Start of Data
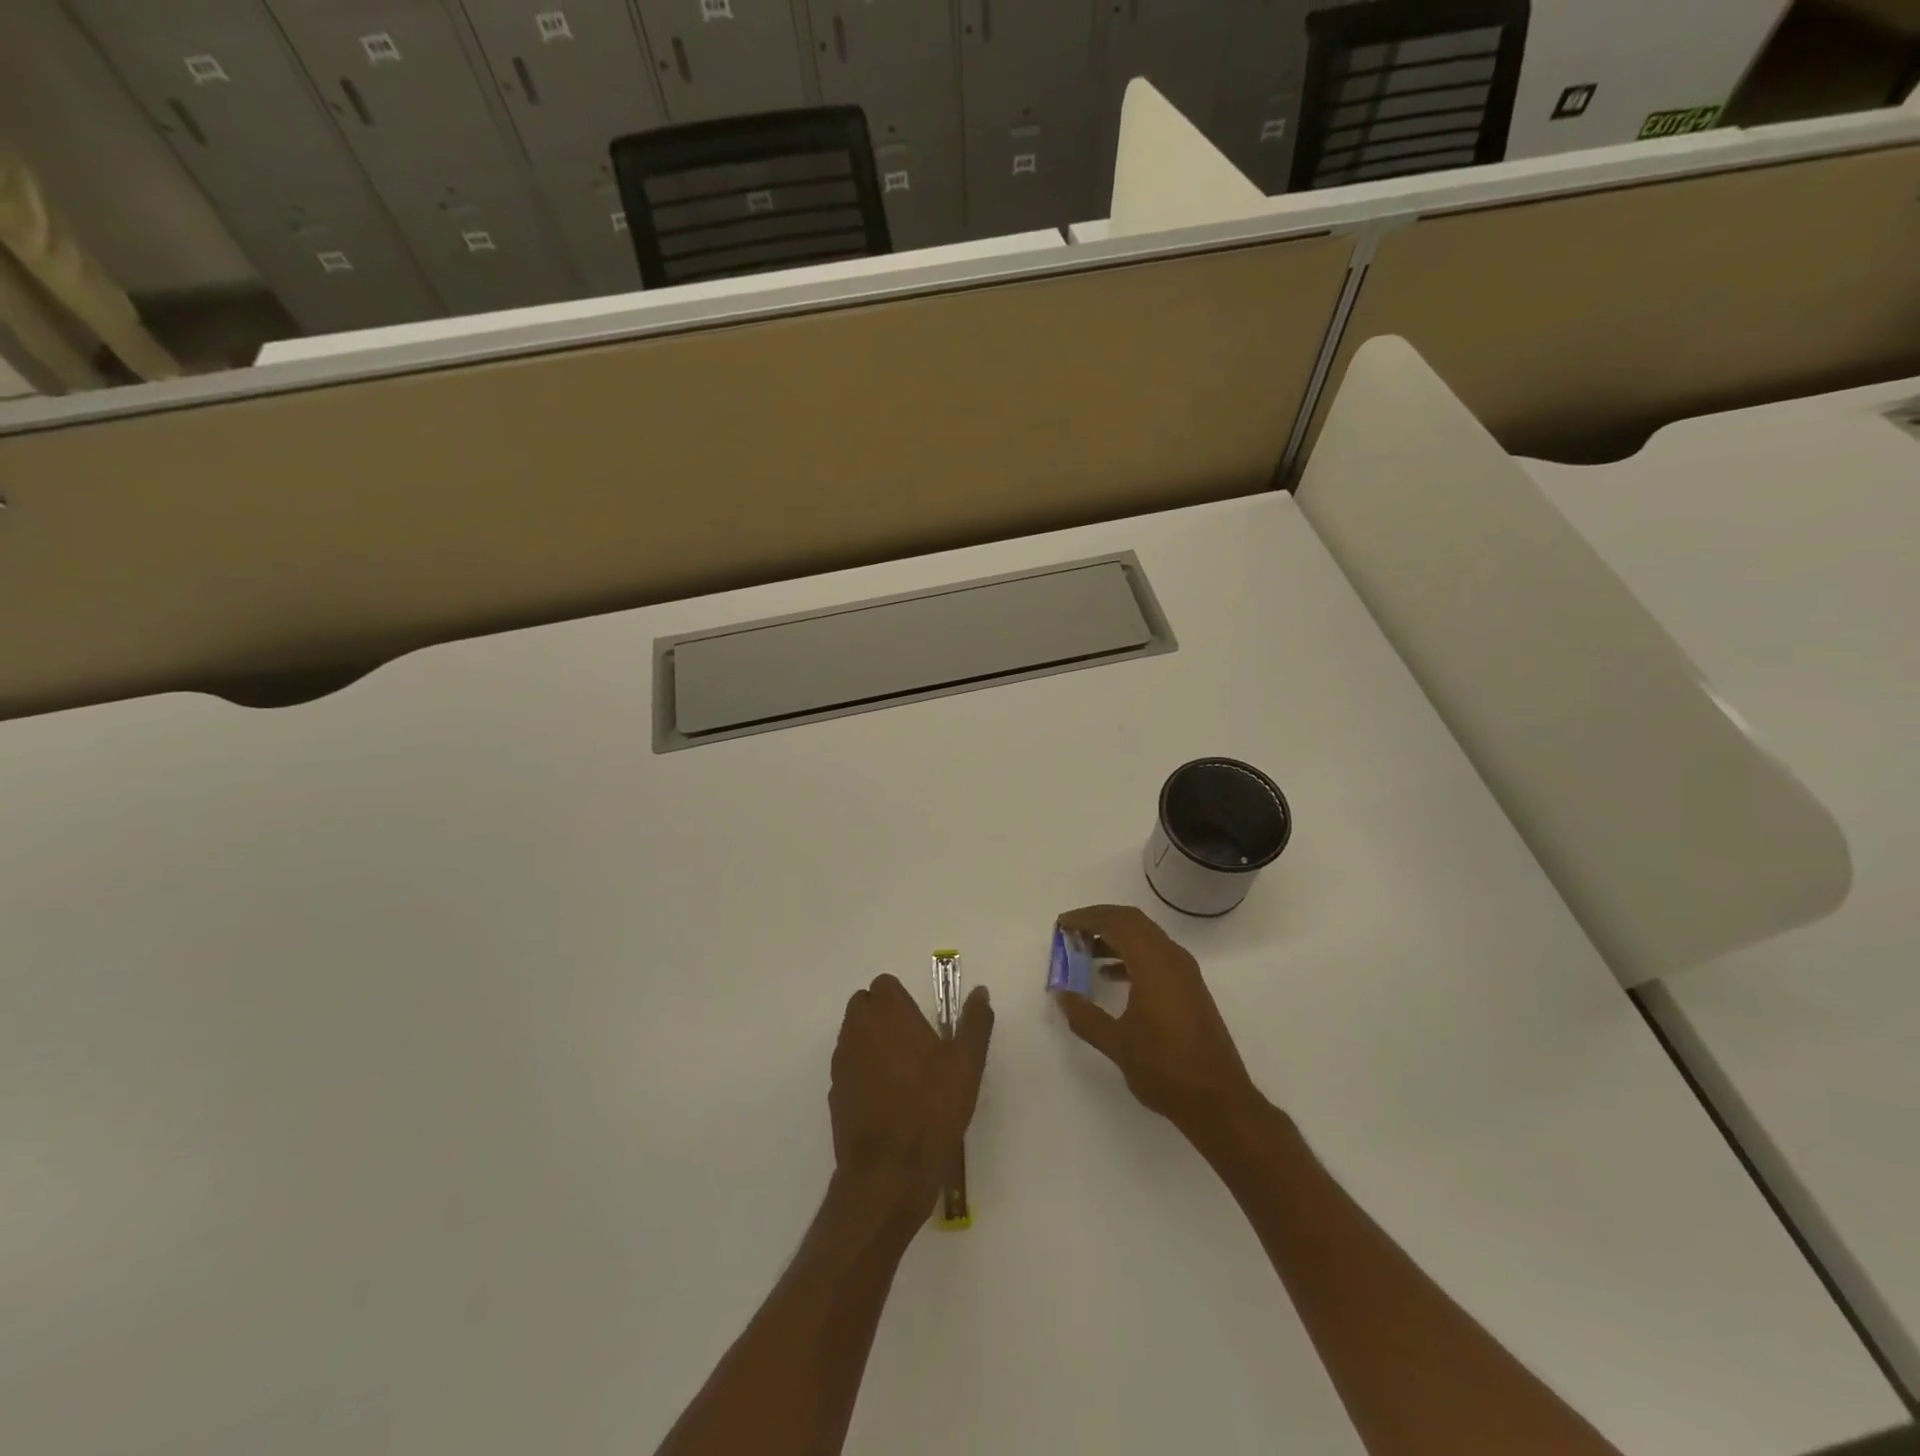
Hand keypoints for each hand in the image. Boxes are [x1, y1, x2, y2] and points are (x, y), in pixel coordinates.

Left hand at [829, 973, 993, 1225]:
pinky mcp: (835, 1094)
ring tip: (902, 1072)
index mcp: (889, 1013)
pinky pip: (848, 1068)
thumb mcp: (967, 1063)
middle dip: (882, 1016)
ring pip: (852, 1036)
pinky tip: (886, 1099)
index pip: (884, 985)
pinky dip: (862, 1073)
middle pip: (863, 1006)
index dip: (901, 998)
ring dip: (870, 1042)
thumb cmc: (933, 1107)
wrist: (890, 1170)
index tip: (921, 1020)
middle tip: (912, 1042)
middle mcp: (858, 1029)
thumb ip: (974, 1022)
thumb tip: (980, 992)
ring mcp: (842, 1062)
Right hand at [1053, 905, 1260, 1145]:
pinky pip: (1155, 955)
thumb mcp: (1117, 1044)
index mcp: (1154, 964)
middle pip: (1132, 922)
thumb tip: (1061, 995)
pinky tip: (1110, 976)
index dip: (1087, 918)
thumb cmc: (1165, 1069)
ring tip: (1084, 951)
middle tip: (1071, 932)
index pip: (1117, 923)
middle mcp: (1172, 958)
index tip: (1062, 924)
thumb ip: (1084, 1016)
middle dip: (1100, 921)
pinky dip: (1130, 955)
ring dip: (1115, 937)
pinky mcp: (1189, 988)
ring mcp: (1184, 972)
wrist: (1219, 1101)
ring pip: (1145, 937)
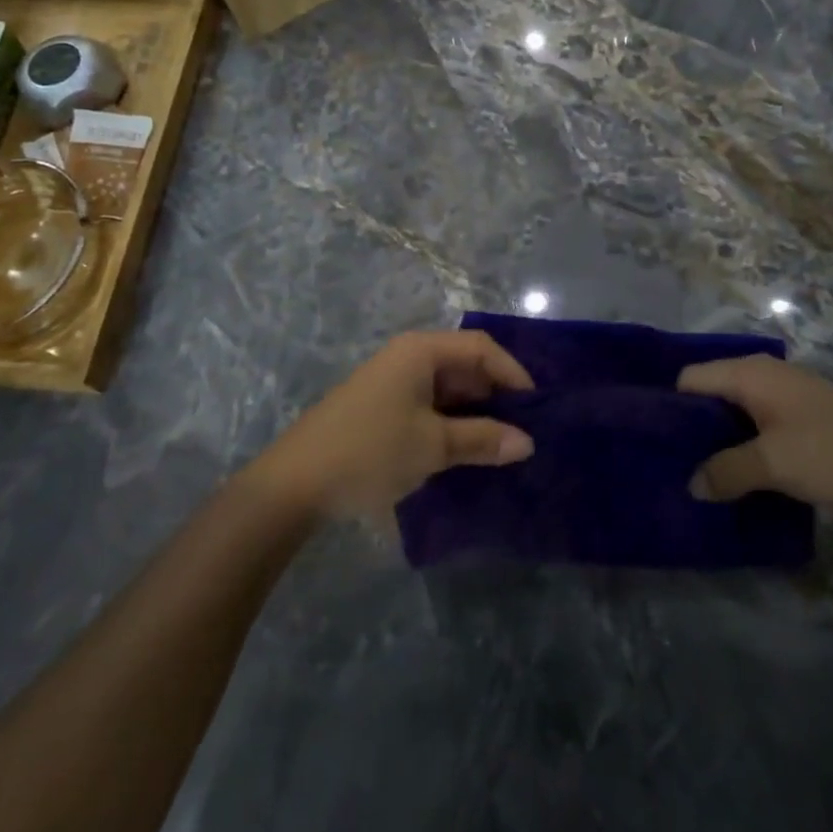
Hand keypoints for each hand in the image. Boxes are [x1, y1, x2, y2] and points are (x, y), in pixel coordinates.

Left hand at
End of Data
Search the data for "hand" and list every line in which it occurs.

Hand keypoints for each hand in the image. Boxes are [x1, y1, x2, y2] and points are (x, y), in pixel coordinates.
Left hand at [829, 973, 993, 1225]:
Right hand at [1053, 905, 1260, 1145]:
Hand keypoints for each hand in the image. Boxes are [x1, y1, x2, y2] and points are (x, y), in pixel coordinates.
Left hand at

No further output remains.